Was ist die Rolle der Linguisten, und wie hat sie sich gewandelt?

Da ich selbst kein Linguist bin, hatte ich immer grossen Respekt vor den Sprachexpertinnen und -experten und erachte es als Privileg, mit ihnen zusammenarbeiten zu dürfen. Sie sind am Ende diejenigen, welche um einzelne Worte oder Formulierungen ringen, damit die bestmögliche Übersetzung oder Revision zustande kommt. Die Leidenschaft und das Sprachgefühl sind meiner Meinung nach noch immer die wichtigste Voraussetzung für gute Texte. CAT-Tools und Maschinelle Übersetzung sind zwar wichtige Helfer, aber für den Feinschliff braucht es die Sprachkönner.

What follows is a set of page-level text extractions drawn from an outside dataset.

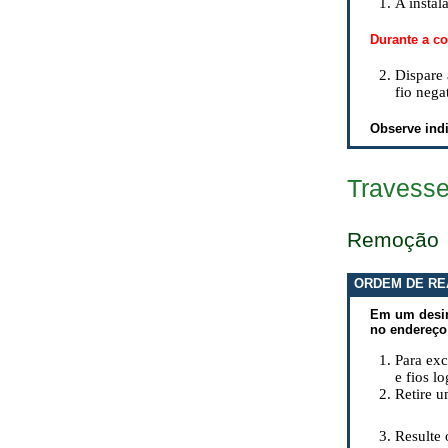
A instal
Durante a co
Dispare 
fio nega
Observe indi
Travesse
Remoção
ORDEM DE RE
Em um desin
no endereço
Para exc
e fios l
Retire u
Resulte 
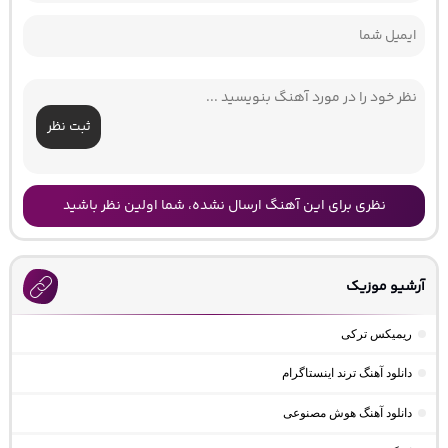
ثبت نظر
نظری برای این آهنگ ارسال نشده، شما اولین نظر باشید
آرشیو موزیک
ریمیکس ترکی
دانلود آهنگ ترند اینستاگرام
دانلود آهنگ هوش مصنوعی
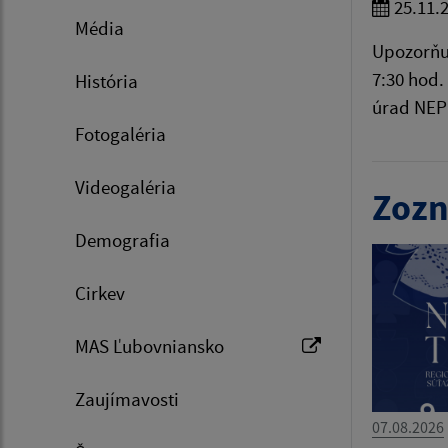
25.11.
Média
Upozorňuj
7:30 hod.
História
úrad NEP
Fotogaléria
Videogaléria
Zozn
Demografia
Cirkev
MAS Ľubovniansko
Zaujímavosti
07.08.2026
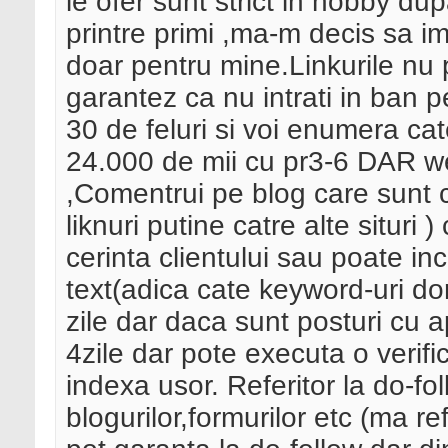
le ofer sunt strict in hobby dup
printre primi ,ma-m decis sa im
doar pentru mine.Linkurile nu
garantez ca nu intrati in ban p
30 de feluri si voi enumera ca
24.000 de mii cu pr3-6 DAR w
,Comentrui pe blog care sunt c
liknuri putine catre alte situri 
cerinta clientului sau poate in
text(adica cate keyword-uri do
zile dar daca sunt posturi cu a
4zile dar pote executa o verifi
indexa usor. Referitor la do-fo
blogurilor,formurilor etc (ma re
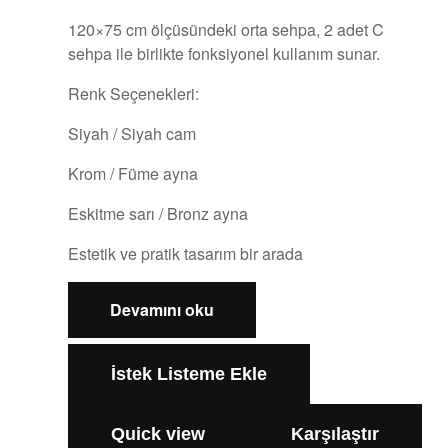
120×75 cm ölçüsündeki orta sehpa, 2 adet C
sehpa ile birlikte fonksiyonel kullanım sunar.
Renk Seçenekleri:
Siyah / Siyah cam
Krom / Füme ayna
Eskitme sarı / Bronz ayna
Estetik ve pratik tasarım bir arada
Devamını oku
İstek Listeme Ekle
Quick view
Karşılaştır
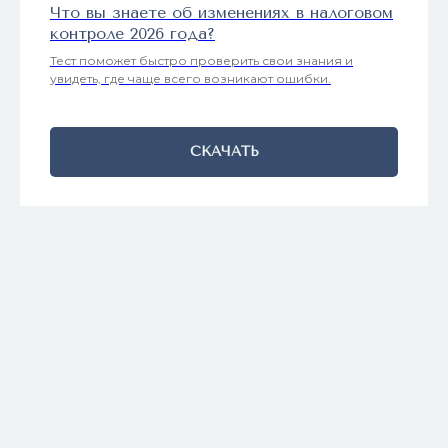
Что вы знаете об изменениях в налоговом
контроле 2026 года?
Тест поможет быстро проверить свои знания и
увидеть, где чаще всего возникают ошибки.
СКАЧАТЬ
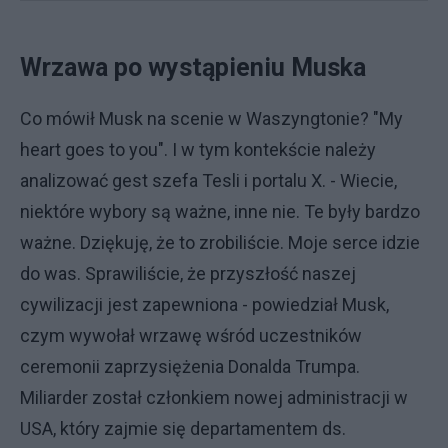
Wrzawa po wystąpieniu Muska
Co mówił Musk na scenie w Waszyngtonie? "My
heart goes to you". I w tym kontekście należy
analizować gest szefa Tesli i portalu X. - Wiecie,
niektóre wybory są ważne, inne nie. Te były bardzo
ważne. Dziękuję, że to zrobiliście. Moje serce idzie
do was. Sprawiliście, że przyszłość naszej
cywilizacji jest zapewniona - powiedział Musk,
czym wywołał wrzawę wśród uczestników
ceremonii zaprzysiężenia Donalda Trumpa.
Miliarder został członkiem nowej administracji w
USA, który zajmie się departamentem ds.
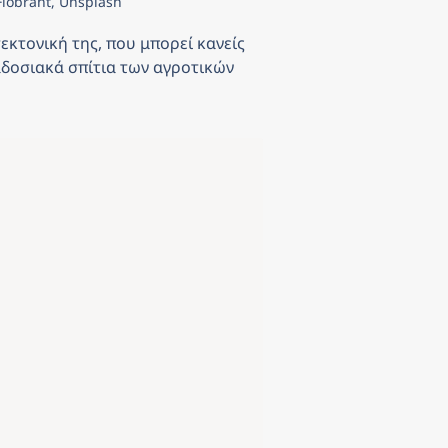
Flobrant, Unsplash
εκτονική της, που μπορεί κανείς 
δοσιακά σπίτια των αγροτικών 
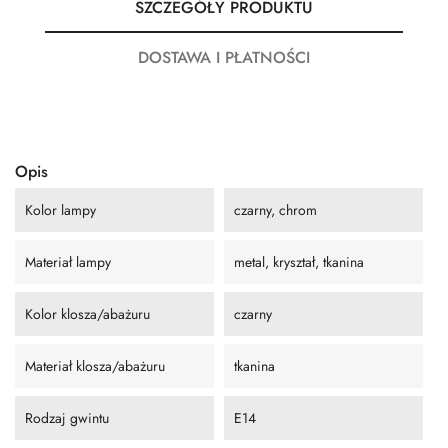
SZCZEGÓŁY PRODUKTU
DOSTAWA I PŁATNOŚCI
Opis
Kolor lampy
czarny, chrom
Materiał lampy
metal, kryształ, tkanina
Kolor klosza/abażuru
czarny
Materiał klosza/abażuru
tkanina
Rodzaj gwintu
E14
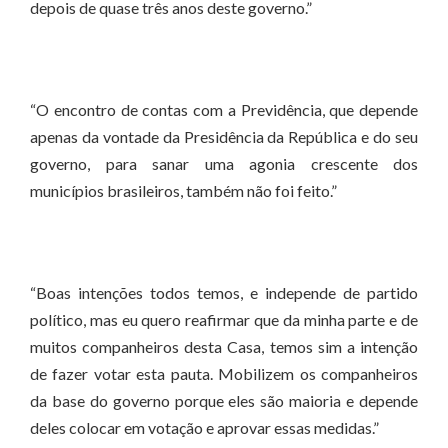
depois de quase três anos deste governo.”
“O encontro de contas com a Previdência, que depende
apenas da vontade da Presidência da República e do seu
governo, para sanar uma agonia crescente dos
municípios brasileiros, também não foi feito.”
“Boas intenções todos temos, e independe de partido
político, mas eu quero reafirmar que da minha parte e de
muitos companheiros desta Casa, temos sim a intenção
de fazer votar esta pauta. Mobilizem os companheiros
da base do governo porque eles são maioria e depende
deles colocar em votação e aprovar essas medidas.”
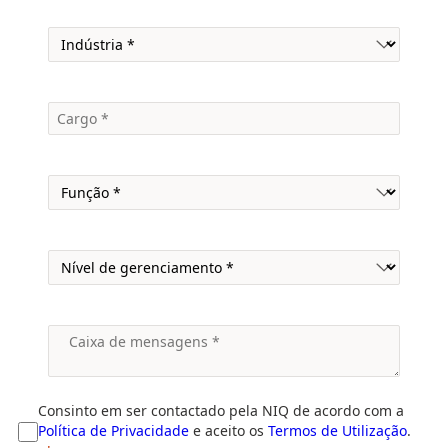
Consinto em ser contactado pela NIQ de acordo com a
Política de Privacidade
e aceito os
Termos de Utilização
.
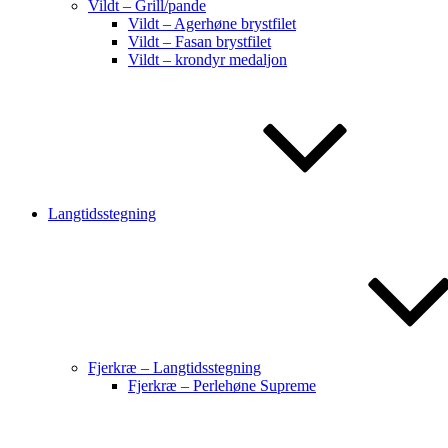
Vildt – Grill/pande
Vildt – Agerhøne brystfilet
Vildt – Fasan brystfilet
Vildt – krondyr medaljon
Langtidsstegning
Fjerkræ – Langtidsstegning
Fjerkræ – Perlehøne Supreme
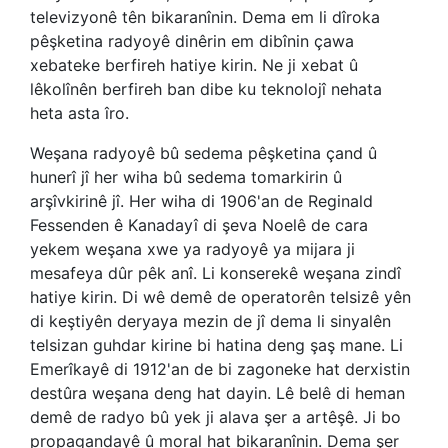
televizyonê tên bikaranînin. Dema em li dîroka
pêşketina radyoyê dinêrin em dibînin çawa
xebateke berfireh hatiye kirin. Ne ji xebat û
lêkolînên berfireh ban dibe ku teknolojî nehata
heta asta îro.
Weşana radyoyê bû sedema pêşketina çand û
hunerî jî her wiha bû sedema tomarkirin û
arşîvkirinê jî. Her wiha di 1906'an de Reginald
Fessenden ê Kanadayî di şeva Noelê de cara
yekem weşana xwe ya radyoyê ya mijara ji
mesafeya dûr pêk anî. Li konserekê weşana zindî
hatiye kirin. Di wê demê de operatorên telsizê yên
di keştiyên deryaya mezin de jî dema li sinyalên
telsizan guhdar kirine bi hatina deng şaş mane. Li
Emerîkayê di 1912'an de bi zagoneke hat derxistin
destûra weşana deng hat dayin. Lê belê di heman
demê de radyo bû yek ji alava şer a artêşê. Ji bo
propagandayê û moral hat bikaranînin. Dema şer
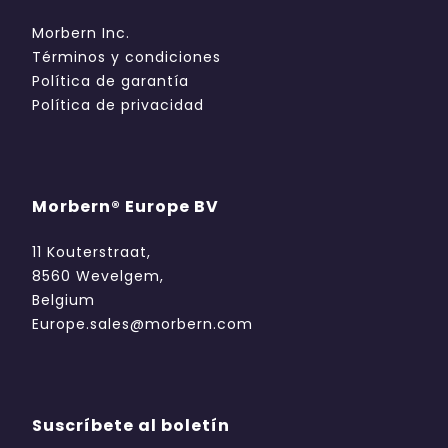
Morbern Inc.
Términos y condiciones
Política de garantía
Política de privacidad
Morbern® Europe BV
11 Kouterstraat,
8560 Wevelgem,
Belgium
Europe.sales@morbern.com
Suscríbete al boletín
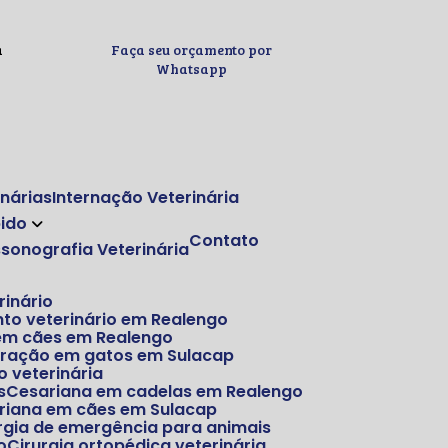
a
Faça seu orçamento por
Whatsapp
inárias
Internação Veterinária
pido
Contato
assonografia Veterinária
rinário
nto veterinário em Realengo
 em cães em Realengo
stração em gatos em Sulacap
o veterinária
s
Cesariana em cadelas em Realengo
ariana em cães em Sulacap
rurgia de emergência para animais
o
Cirurgia ortopédica veterinária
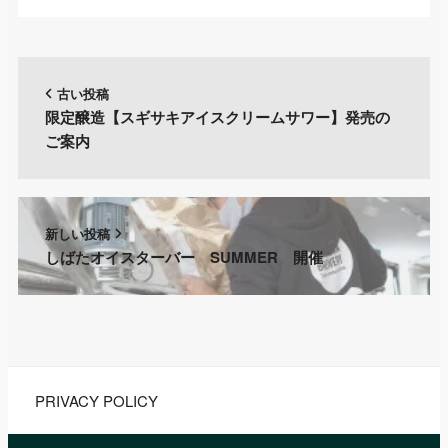
古い投稿
限定醸造【スギサキアイスクリームサワー】発売の
ご案内
新しい投稿
しばたオイスターバー SUMMER 開催
PRIVACY POLICY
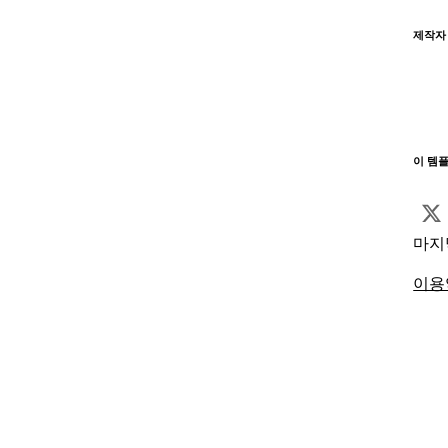
제작자
이 템
마지
이용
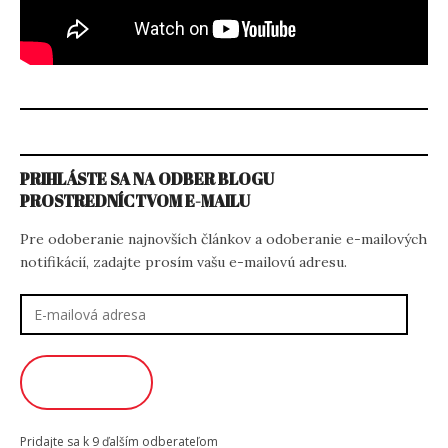
PRIHLÁSTE SA NA ODBER BLOGU
PROSTREDNÍCTVOM E-MAILU
Pre odoberanie najnovších článkov a odoberanie e-mailových
notifikácií, zadajte prosím vašu e-mailovú adresu.
E-
mailová
adresa
ODOBERAŤ
Pridajte sa k 9 ďalším odberateľom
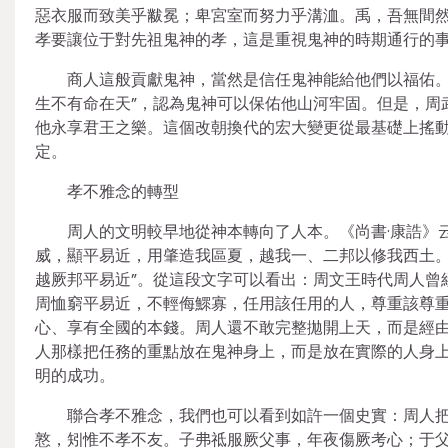
惡衣服而致美乎黻冕；卑宮室而努力乎溝洫。禹，吾無間然
孝要讓位于對先祖鬼神的孝，這是重視鬼神的時期通行的
商人這般貢獻鬼神，當然是信任鬼神能給他們以福佑。
生不有命在天”，認為鬼神可以保佑他山河牢固。但是，周
他永享君王之樂。這個改朝換代的宏大變更從最基礎上搖
定。
孝不雅念的轉型
周人的文明較早地從神本轉向了人本。《尚書·康誥》
威，顯平易近，用肇造我區夏，越我一、二邦以修我西土
越厥邦平易近”。從這段文字可以看出：周文王時代周人曾
周恤窮平易近，不輕侮鰥寡，任用該任用的人，尊重該尊
心、享有全國的本錢。周人還不敢完整拋開上天，而是經
人那樣把任務的重點放在鬼神身上，而是放在實際的人身
明的成功。
聯合孝不雅念，我們也可以看到如許一個史實：周人把
憝，矧惟不孝不友。子弗祗服厥父事，年夜傷厥考心；于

Wie verläuft diese Zusammenarbeit?

Bei Translingua ist es immer zentral gewesen, dass eine faire Partnerschaft besteht. Im Projektmanagement versucht man, alle Bedürfnisse – wie angemessener Zeitrahmen, gutes Informationsmaterial und kompetente Aufbereitung der Daten – möglichst gut unter einen Hut zu bringen. Die meisten Linguistinnen und Linguisten sind seit vielen Jahren oder sogar Jahrzehnten bei uns. Ein Highlight war sicherlich, einen langjährigen Übersetzer in Malaysia persönlich zu treffen.

Kann man nach so langer Zeit einfach loslassen, und was sind deine Pläne für die Zeit nach Translingua?

Die Idee, mich früher zu pensionieren, ist langsam gereift. Mitentscheidend war sicherlich auch, jetzt, wo ein neues Zeitalter im Zeichen der KI beginnt, das Feld einer frischen Kraft zu überlassen, damit Translingua weiterhin mit der bewährten Qualitätsleistung und Kundenfreundlichkeit seinen Platz im Markt behaupten kann.

Ich freue mich sehr, in naher Zukunft mehr Zeit mit meiner Familie zu verbringen, meinen Hobbys nachzugehen und noch mehr das Leben am Bodensee zu geniessen.

Alex Burlet hat bei Translingua grosse Zeichen gesetzt. Wir danken ihm herzlich für seine Treue und sein überragendes Engagement für das Unternehmen.